4. I also learned a good lesson today which is one that we all should remember:  common netspinning caddisflies -- even those of the same genus -- can often be quite different in pattern and color.  I was curious about the genera of the two larvae below, so I preserved them to look at at home.  The first has a very black head with brownish abdomen; the second was light green in color with a yellow pattern on the head and the thoracic sclerites.  Surely, I thought, these are different genera.

Wrong.  Both were genus Hydropsyche, one of the common genera we see.  What identifies this particular genus?  There are two things to look for.  1) The fore trochantin (shoulder blade?) is forked.
Take a look at the picture below.

The "forked fore trochantin" means a larva is either genus Cheumatopsyche or genus Hydropsyche.  So, we've narrowed it down.  2) For the other defining feature, we have to look under the neck.

Under the neck is a horizontal dark bar known as the "prosternal plate".  If there are two dark marks (sclerites) below it (as in the photo above), our larva is Hydropsyche; if the sclerites are missing, it's Cheumatopsyche.  (Neither of these genera -- you may recall -- has a very good tolerance value; it's between 5 and 6).  Both of our common netspinner larvae turned out to be genus Hydropsyche.

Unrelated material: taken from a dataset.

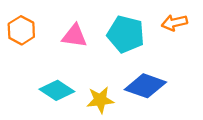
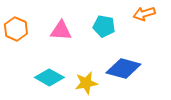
cyan pentagon: (126, 34) -> (104, 26), size x0.7

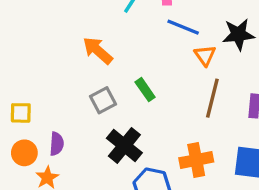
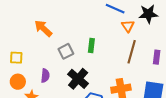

5. I once again found that beautiful spiny crawler, wearing its "coat of many colors" (see previous Rapidan entry).  And as I was pushing it to pose for some pictures, it moved into a stance that we commonly find with spiny crawlers.

It raised its abdomen up and pointed the tips of its tails towards the front of its body.  This is a defensive posture.  It's a way of warding off enemies when they get close.  And, it's something we often see when we collect these nymphs in the spring.  If you see a mayfly curled up like this on your net in the spring, you can be pretty sure that you've got a spiny!

6.  One final photo -- a brushlegged mayfly.  I also found a fair number of these, and they too were snugged up in the leaf packs.   (The bottoms of rocks were the domain of Epeorus flatheaded mayflies, Uenoid case-making caddisflies, and a few saddle case-makers).